PROVIDED PASSAGE →
——

In addition, I should like to point to something that happened in China and was not well reported. Twenty-two children and one adult were wounded in a knife attack in Chenpeng Village Primary School in Henan province. Some of the children are in critical condition and may not survive. Surely, this is as horrific as the gun attack in Newtown, Connecticut. Nor was this unique, as this shows.
A series of uncoordinated mass stabbings, hammer attacks, and cleaver attacks in the People's Republic of China began in March 2010. The spate of attacks left at least 21 dead and some 90 injured.I suppose China is far away and, anyway, no guns seem to have been involved as, I suspect, these are tightly controlled in the PRC.
What struck me as instructive was the reaction to the Connecticut school massacre. It was immediately presented by a number of people as being an event of banal frequence, which it is not, and the result of uncontrolled gun ownership in America. Therefore, said gun ownership, which is written into the Second Amendment to the Constitution and based, on the English Bill of Rights of 1689, whose terms have long been forgotten in this country, should be controlled by stringent federal laws.
Let us get the practical details out of the way. Connecticut gun laws are, in fact, fairly strict, by some accounts the fourth strictest among the fifty states. The young man, in question who is alleged to be somewhat autistic and a computer geek, appears to have broken them all when he armed himself before entering the nursery school his mother had taught at (he seems to have killed her before going to the school). What likelihood is there that stricter laws would not be broken?
As it happens we know the answer to that. Dunblane massacre took place in a country (ours) with the strictest gun laws in the Western world and was the result of several serious infringements of those laws. But it happened. The laws have become even stricter to the point that hand gun clubs, which had their own stringent rules, have been banned. Our Olympic shooting team has to practise abroad. Has that abolished guns and gun crime? Not on your life (or death). We hear about most though not all of the fatal shootings but not of the wounds some severe enough to result in death after a while. Farily well armed gangs roam round parts of our cities. They are in possession of easily acquired guns and other death-dealing weapons. Legislation does not seem to have abolished this.

——

GIVEN EXERCISE 1 →
Reproduce the part of the commentary on gun laws starting with "In addition, I" and going on through "in the PRC.".
GIVEN EXERCISE 2 →
In the commentary on gun laws, why did some people conclude that gun ownership should be controlled by stringent federal laws after the Connecticut school massacre?

COLLECTED DATA →
——

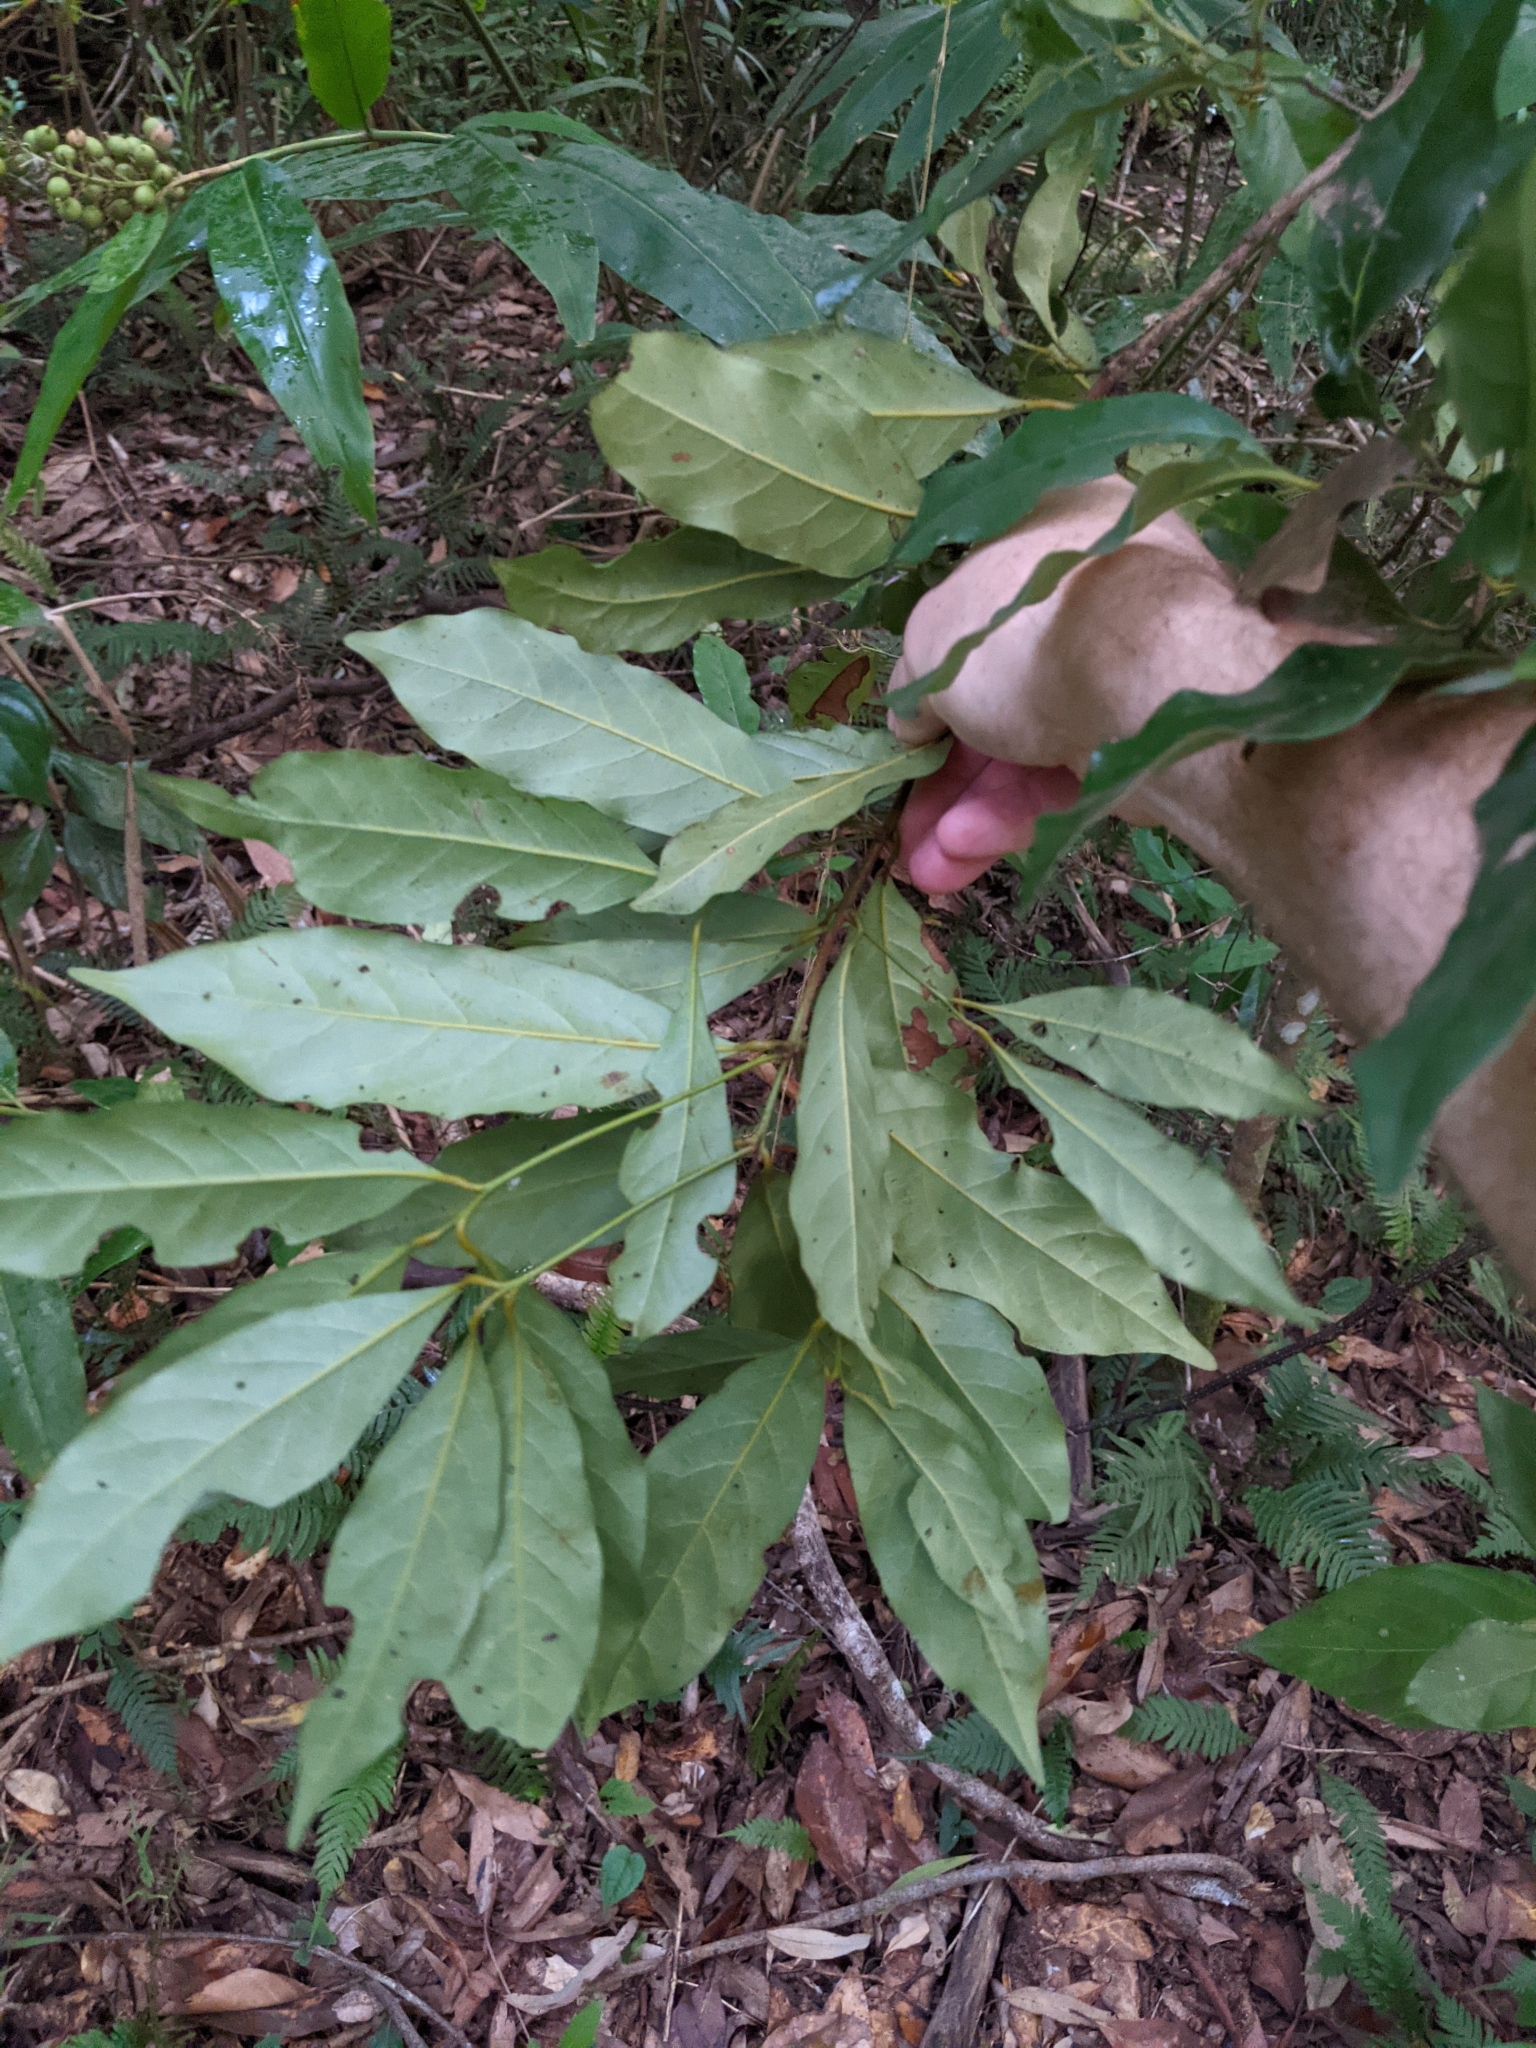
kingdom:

——

RESULT 1 →
In addition, I should like to point to something that happened in China and was not well reported. Twenty-two children and one adult were wounded in a knife attack in Chenpeng Village Primary School in Henan province. Some of the children are in critical condition and may not survive. Surely, this is as horrific as the gun attack in Newtown, Connecticut. Nor was this unique, as this shows.
A series of uncoordinated mass stabbings, hammer attacks, and cleaver attacks in the People's Republic of China began in March 2010. The spate of attacks left at least 21 dead and some 90 injured.I suppose China is far away and, anyway, no guns seem to have been involved as, I suspect, these are tightly controlled in the PRC.

RESULT 2 →
They presented the massacre as an event of banal frequency and as the result of uncontrolled gun ownership in America. From that, they concluded that gun ownership should be controlled by stringent federal laws.